↓↓↓

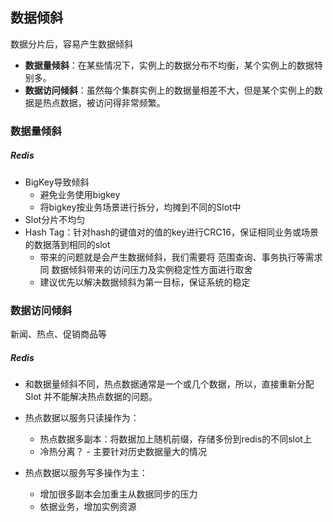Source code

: ## 数据倾斜

数据分片后，容易产生数据倾斜

- **数据量倾斜**：在某些情况下，实例上的数据分布不均衡，某个实例上的数据特别多。
- **数据访问倾斜**：虽然每个集群实例上的数据量相差不大，但是某个实例上的数据是热点数据，被访问得非常频繁。



### 数据量倾斜



##### Redis

- BigKey导致倾斜
  - 避免业务使用bigkey
  - 将bigkey按业务场景进行拆分，均摊到不同的Slot中
- Slot分片不均匀
- Hash Tag：针对hash的键值对的值的key进行CRC16，保证相同业务或场景的数据落到相同的slot
  - 带来的问题就是会产生数据倾斜，我们需要将  范围查询、事务执行等需求 同 数据倾斜带来的访问压力及实例稳定性方面进行取舍
  - 建议优先以解决数据倾斜为第一目标，保证系统的稳定





### 数据访问倾斜

新闻、热点、促销商品等



##### Redis

- 和数据量倾斜不同，热点数据通常是一个或几个数据，所以，直接重新分配 Slot 并不能解决热点数据的问题。
- 热点数据以服务只读操作为：
  - 热点数据多副本：将数据加上随机前缀，存储多份到redis的不同slot上
  - 冷热分离？ - 主要针对历史数据量大的情况

- 热点数据以服务写多操作为主：
  - 增加很多副本会加重主从数据同步的压力
  - 依据业务，增加实例资源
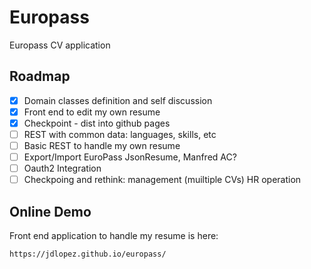 # Europass

Europass CV application

## Roadmap

- [x] Domain classes definition and self discussion
- [x] Front end to edit my own resume
- [x] Checkpoint - dist into github pages
- [ ] REST with common data: languages, skills, etc
- [ ] Basic REST to handle my own resume
- [ ] Export/Import EuroPass JsonResume, Manfred AC?
- [ ] Oauth2 Integration
- [ ] Checkpoing and rethink: management (muiltiple CVs) HR operation

## Online Demo

Front end application to handle my resume is here:

    https://jdlopez.github.io/europass/


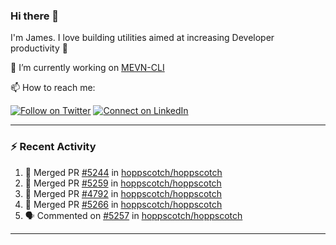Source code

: ### Hi there 👋

I'm James. I love building utilities aimed at increasing Developer productivity :raised_hands: 

🔭 I’m currently working on [MEVN-CLI](https://github.com/madlabsinc/mevn-cli)

📫 How to reach me:

[![Follow on Twitter](https://img.shields.io/badge/--twitter?label=Twitter&logo=Twitter&style=social)](https://twitter.com/james_madhacks) [![Connect on LinkedIn](https://img.shields.io/badge/--linkedin?label=LinkedIn&logo=LinkedIn&style=social)](https://www.linkedin.com/in/jamesgeorge007)

---

### :zap: Recent Activity

<!--START_SECTION:activity-->
1. 🎉 Merged PR [#5244](https://github.com/hoppscotch/hoppscotch/pull/5244) in [hoppscotch/hoppscotch](https://github.com/hoppscotch/hoppscotch)
2. 🎉 Merged PR [#5259](https://github.com/hoppscotch/hoppscotch/pull/5259) in [hoppscotch/hoppscotch](https://github.com/hoppscotch/hoppscotch)
3. 🎉 Merged PR [#4792](https://github.com/hoppscotch/hoppscotch/pull/4792) in [hoppscotch/hoppscotch](https://github.com/hoppscotch/hoppscotch)
4. 🎉 Merged PR [#5266](https://github.com/hoppscotch/hoppscotch/pull/5266) in [hoppscotch/hoppscotch](https://github.com/hoppscotch/hoppscotch)
5. 🗣 Commented on [#5257](https://github.com/hoppscotch/hoppscotch/pull/5257#issuecomment-3095651443) in [hoppscotch/hoppscotch](https://github.com/hoppscotch/hoppscotch)
<!--END_SECTION:activity-->

---

<!--
**jamesgeorge007/jamesgeorge007** is a ✨ _special_ ✨ repository because its `README.md` (this file) appears on your GitHub profile.

Here are some ideas to get you started:

- 🌱 I’m currently learning ...
- 👯 I’m looking to collaborate on ...
- 🤔 I’m looking for help with ...
- 💬 Ask me about ...
- 😄 Pronouns: ...
- ⚡ Fun fact: ...
-->
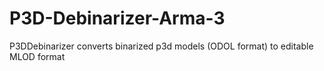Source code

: # P3D-Debinarizer-Arma-3
P3DDebinarizer converts binarized p3d models (ODOL format) to editable MLOD format
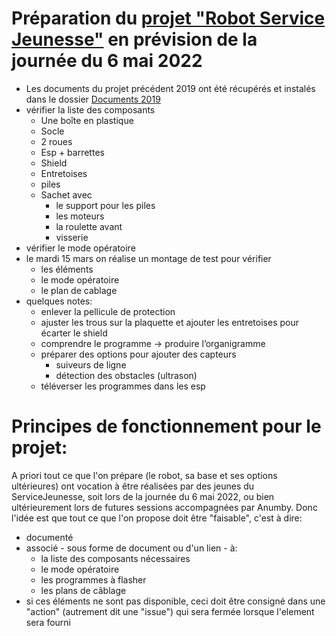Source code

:Préparation du [projet "Robot Service Jeunesse"](https://github.com/anumby-source/RobotServiceJeunesse2022/blob/main/Administration/2022%2003%2009%20Service%20Jeunesse%20V%C3%A9hicule%20WIFI%20pilot%C3%A9%20par%20smartphone.odt) en prévision de la journée du 6 mai 2022
=======================================================================================

- Les documents du projet précédent 2019 ont été récupérés et instalés dans le dossier [Documents 2019](https://github.com/anumby-source/RobotServiceJeunesse2022/tree/main/Documents%202019)
- vérifier la liste des composants 
    -	Une boîte en plastique
    -	Socle
    -	2 roues
    -	Esp + barrettes 
    -	Shield
    -	Entretoises
    -	piles
    -	Sachet avec 
        -	le support pour les piles
        -	les moteurs
        -	la roulette avant
        -	visserie
- vérifier le mode opératoire
- le mardi 15 mars on réalise un montage de test pour vérifier
    - les éléments
    - le mode opératoire
    - le plan de cablage 
- quelques notes:
    - enlever la pellicule de protection
    - ajuster les trous sur la plaquette et ajouter les entretoises pour écarter le shield
    - comprendre le programme -> produire l’organigramme
    - préparer des options pour ajouter des capteurs
        - suiveurs de ligne
        - détection des obstacles (ultrason)
    - téléverser les programmes dans les esp

Principes de fonctionnement pour le projet:
===========================================

A priori tout ce que l'on prépare (le robot, sa base et ses options ultérieures) ont vocation à être réalisées par des jeunes du ServiceJeunesse, soit lors de la journée du 6 mai 2022, ou bien ultérieurement lors de futures sessions accompagnées par Anumby. Donc l'idée est que tout ce que l'on propose doit être "faisable", c'est à dire:
- documenté
- associé - sous forme de document ou d'un lien - à:
    - la liste des composants nécessaires 
    - le mode opératoire
    - les programmes à flasher
    - les plans de câblage
 - si ces éléments ne sont pas disponible, ceci doit être consigné dans une "action" (autrement dit une "issue") qui sera fermée lorsque l'element sera fourni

↑↑↑

* **ASSIGNMENT**:
Reproduce all of the data above, line for line and without changes. Leave the pictures out.

* **RESPONSE**:
Source code

: ## 数据倾斜

数据分片后，容易产生数据倾斜

- **数据量倾斜**：在某些情况下，实例上的数据分布不均衡，某个实例上的数据特别多。
- **数据访问倾斜**：虽然每个集群实例上的数据量相差不大，但是某个实例上的数据是热点数据，被访问得非常频繁。



### 数据量倾斜



##### Redis

- BigKey导致倾斜
  - 避免业务使用bigkey
  - 将bigkey按业务场景进行拆分，均摊到不同的Slot中
- Slot分片不均匀
- Hash Tag：针对hash的键值对的值的key进行CRC16，保证相同业务或场景的数据落到相同的slot
  - 带来的问题就是会产生数据倾斜，我们需要将  范围查询、事务执行等需求 同 数据倾斜带来的访问压力及实例稳定性方面进行取舍
  - 建议优先以解决数据倾斜为第一目标，保证系统的稳定





### 数据访问倾斜

新闻、热点、促销商品等



##### Redis

- 和数据量倾斜不同，热点数据通常是一个或几个数据，所以，直接重新分配 Slot 并不能解决热点数据的问题。
- 热点数据以服务只读操作为：
  - 热点数据多副本：将数据加上随机前缀，存储多份到redis的不同slot上
  - 冷热分离？ - 主要针对历史数据量大的情况

- 热点数据以服务写多操作为主：
  - 增加很多副本会加重主从数据同步的压力
  - 依据业务，增加实例资源
 # Europass

Europass CV application

## Roadmap

- [x] Domain classes definition and self discussion
- [x] Front end to edit my own resume
- [x] Checkpoint - dist into github pages
- [ ] REST with common data: languages, skills, etc
- [ ] Basic REST to handle my own resume
- [ ] Export/Import EuroPass JsonResume, Manfred AC?
- [ ] Oauth2 Integration
- [ ] Checkpoing and rethink: management (muiltiple CVs) HR operation

## Online Demo

Front end application to handle my resume is here:

    https://jdlopez.github.io/europass/


Source code

: ### Hi there 👋

I'm James. I love building utilities aimed at increasing Developer productivity :raised_hands: 

🔭 I’m currently working on [MEVN-CLI](https://github.com/madlabsinc/mevn-cli)

📫 How to reach me:

[![Follow on Twitter](https://img.shields.io/badge/--twitter?label=Twitter&logo=Twitter&style=social)](https://twitter.com/james_madhacks) [![Connect on LinkedIn](https://img.shields.io/badge/--linkedin?label=LinkedIn&logo=LinkedIn&style=social)](https://www.linkedin.com/in/jamesgeorge007)

---

### :zap: Recent Activity

<!--START_SECTION:activity-->
1. 🎉 Merged PR [#5244](https://github.com/hoppscotch/hoppscotch/pull/5244) in [hoppscotch/hoppscotch](https://github.com/hoppscotch/hoppscotch)
2. 🎉 Merged PR [#5259](https://github.com/hoppscotch/hoppscotch/pull/5259) in [hoppscotch/hoppscotch](https://github.com/hoppscotch/hoppscotch)
3. 🎉 Merged PR [#4792](https://github.com/hoppscotch/hoppscotch/pull/4792) in [hoppscotch/hoppscotch](https://github.com/hoppscotch/hoppscotch)
4. 🎉 Merged PR [#5266](https://github.com/hoppscotch/hoppscotch/pull/5266) in [hoppscotch/hoppscotch](https://github.com/hoppscotch/hoppscotch)
5. 🗣 Commented on [#5257](https://github.com/hoppscotch/hoppscotch/pull/5257#issuecomment-3095651443) in [hoppscotch/hoppscotch](https://github.com/hoppscotch/hoppscotch)
<!--END_SECTION:activity-->

---

<!--
**jamesgeorge007/jamesgeorge007** is a ✨ _special_ ✨ repository because its `README.md` (this file) appears on your GitHub profile.

Here are some ideas to get you started:

- 🌱 I’m currently learning ...
- 👯 I’m looking to collaborate on ...
- 🤔 I’m looking for help with ...
- 💬 Ask me about ...
- 😄 Pronouns: ...
- ⚡ Fun fact: ...
-->
Source code

: # P3D-Debinarizer-Arma-3
P3DDebinarizer converts binarized p3d models (ODOL format) to editable MLOD format
Source code

:Préparation du [projet "Robot Service Jeunesse"](https://github.com/anumby-source/RobotServiceJeunesse2022/blob/main/Administration/2022%2003%2009%20Service%20Jeunesse%20V%C3%A9hicule%20WIFI%20pilot%C3%A9%20par%20smartphone.odt) en prévision de la journée du 6 mai 2022
=======================================================================================

- Les documents du projet précédent 2019 ont été récupérés et instalés dans le dossier [Documents 2019](https://github.com/anumby-source/RobotServiceJeunesse2022/tree/main/Documents%202019)
- vérifier la liste des composants 
    -	Une boîte en plastique
    -	Socle
    -	2 roues
    -	Esp + barrettes 
    -	Shield
    -	Entretoises
    -	piles
    -	Sachet avec 
        -	le support pour les piles
        -	les moteurs
        -	la roulette avant
        -	visserie
- vérifier le mode opératoire
- le mardi 15 mars on réalise un montage de test pour vérifier
    - les éléments
    - le mode opératoire
    - le plan de cablage 
- quelques notes:
    - enlever la pellicule de protection
    - ajuster les trous sur la plaquette et ajouter les entretoises pour écarter le shield
    - comprendre le programme -> produire l’organigramme
    - préparer des options pour ajouter des capteurs
        - suiveurs de ligne
        - détection des obstacles (ultrason)
    - téléverser les programmes dans les esp

Principes de fonctionnement pour le projet:
===========================================

A priori tout ce que l'on prépare (le robot, sa base et ses options ultérieures) ont vocation à être réalisées par des jeunes du ServiceJeunesse, soit lors de la journée du 6 mai 2022, ou bien ultérieurement lors de futures sessions accompagnées par Anumby. Donc l'idée est que tout ce que l'on propose doit être "faisable", c'est à dire:
- documenté
- associé - sous forme de document ou d'un lien - à:
    - la liste des composants nécessaires 
    - le mode opératoire
    - les programmes à flasher
    - les plans de câblage
 - si ces éléments ne sont pas disponible, ceci doit être consigné dans une "action" (autrement dit une "issue") qui sera fermée lorsque l'element sera fourni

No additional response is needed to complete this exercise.